Big Bang vs. Steady State

A misremembered episode

The Big Bang won.  But not the way it’s normally presented.

Our astronomer has been pondering an episode in the history of his science from the last century: the contending cosmological theories of the Big Bang and the Steady State.  They are often presented as a textbook case in the philosophy of science, in which two theories are formulated, then tested against observations, and one chosen.  In the end, the detection of the Cosmic Microwave Background (CMB) led to the elimination of the Steady State, and the Big Bang won.  It was not quite so simple, and there are aspects about the process that we think are worth bringing out.

The basic observational data began to come in from the 1930s: spectra of almost all galaxies showed a red shift, and the farther away they were, the greater the red shift.  If we interpret the red shift as being due to motion, galaxies are moving away from each other.  This is the “expansion of the universe,” a phrase that’s often misinterpreted, but we won’t go into that here.

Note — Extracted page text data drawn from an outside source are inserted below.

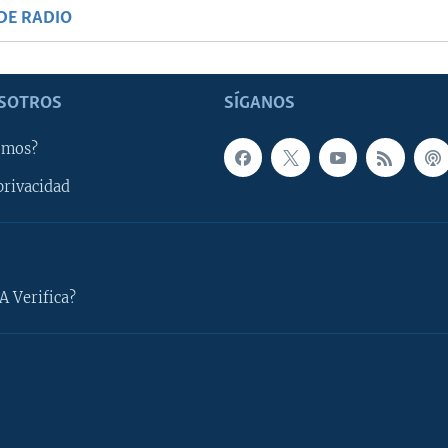
DE RADIO
SOTROS
SÍGANOS
omos?
privacidad
A Verifica?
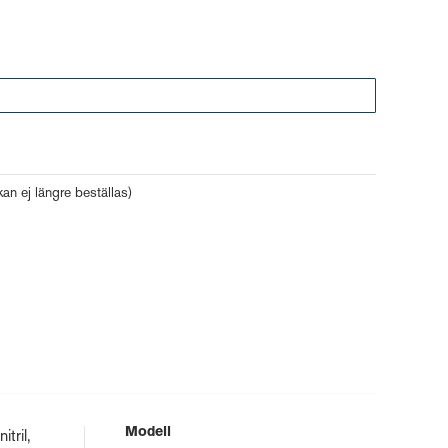
an ej längre beställas)
Modell
tril,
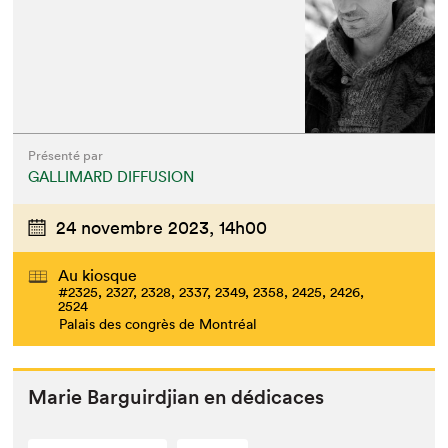
Présenté par
GALLIMARD DIFFUSION
24 novembre 2023,
14h00
Au kiosque
#2325, 2327, 2328, 2337, 2349, 2358, 2425, 2426,
2524
Palais des congrès de Montréal
Marie Bar­guird­jian en dédicaces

Plugged into Einstein’s General Relativity (still fairly new, but gaining acceptance), this meant that everything was closer together earlier.  And if you traced the equations back far enough (billions of years), the universe must have been a very different place: hot and dense; and that also implied a finite age of the universe.  The model was the hot Big Bang.

In contrast to this, however, some astronomers produced the Steady State model.  In this, matter was created from nothing (it would not actually take very much) so that the average density stayed the same over time.  The universe would always look the same, no matter where or when you were; this was the Perfect Cosmological Principle.

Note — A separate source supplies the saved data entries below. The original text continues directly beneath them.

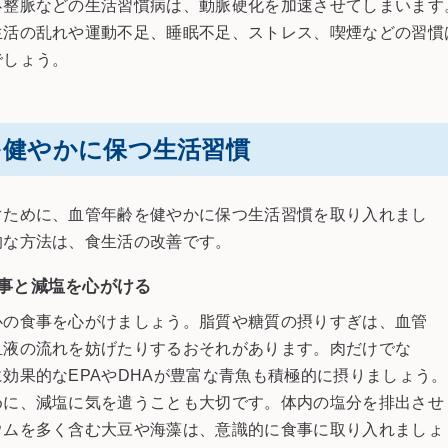
不整脈などの生活習慣病は、動脈硬化を加速させてしまいます
生活の乱れや運動不足、睡眠不足、ストレス、喫煙などの習慣
でしょう。
を健やかに保つ生活習慣
ぐために、血管年齢を健やかに保つ生活習慣を取り入れまし
的な方法は、食生活の改善です。
事と減塩を心がける
心の食事を心がけましょう。脂質や糖質の摂りすぎは、血管
血液の流れを妨げたりするおそれがあります。肉だけでな
効果的なEPAやDHAが豊富な青魚も積極的に摂りましょう。
めに、減塩に気を遣うことも大切です。体内の塩分を排出させ
ウムを多く含む大豆や海藻は、意識的に食事に取り入れましょ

For a long time actual observations were unable to distinguish between the two models, and we notice arguments based on philosophical principles.  The Perfect Cosmological Principle was one; now something similar is called the Copernican Principle: we are not allowed to be in some special place, as the geocentric Earth was.  The Steady State supporters extended it to time.  One of them asserted that, if the Big Bang people allowed parts of the universe (density, temperature) to change, they must allow everything to change.  (We don’t find that argument convincing.)  Finally, they pointed out that the Steady State mathematics had all been worked out, and so was scientifically testable.  The Big Bang was kind of incoherent at the start, partly due to inadequacies in nuclear physics.

And indeed the original Big Bang turned out to be wrong in almost all details, while somehow eventually being correct overall.  For instance, the first matter in the universe would be made of extremely dense, large nuclei, larger than anything seen now, which would fission and create energy.  The current picture is that the original stuff was mostly hydrogen, the lightest element, with some helium and a smidgen of lithium.  But many astronomers were uncomfortable with the way the Steady State postulated something called the c-field, unlike any known entity, and did away with the conservation of energy.

The CMB (detected in 1965) was not the “crucial experiment” beloved of philosophers of science, either.  Opinion among astronomers had been turning against the Steady State for a while, based on something called faint source counts that we’re not going to try to explain.  Indeed, one of the last Steady State supporters was trying to explain the CMB in the 1990s as being due to whiskers of iron in the atmospheres of cool stars.

What do we conclude?  That principles are a weak argument.  (On of our grad school teachers remarked, “Any time someone talks about principles in mathematical physics, he’s trying to pull a fast one.”)  That a theory can be almost all wrong at the outset, but eventually come right.  And with the myriad of strangely-behaving things invented in mathematical physics since the 1980s, no one would bat an eye at the c-field nowadays.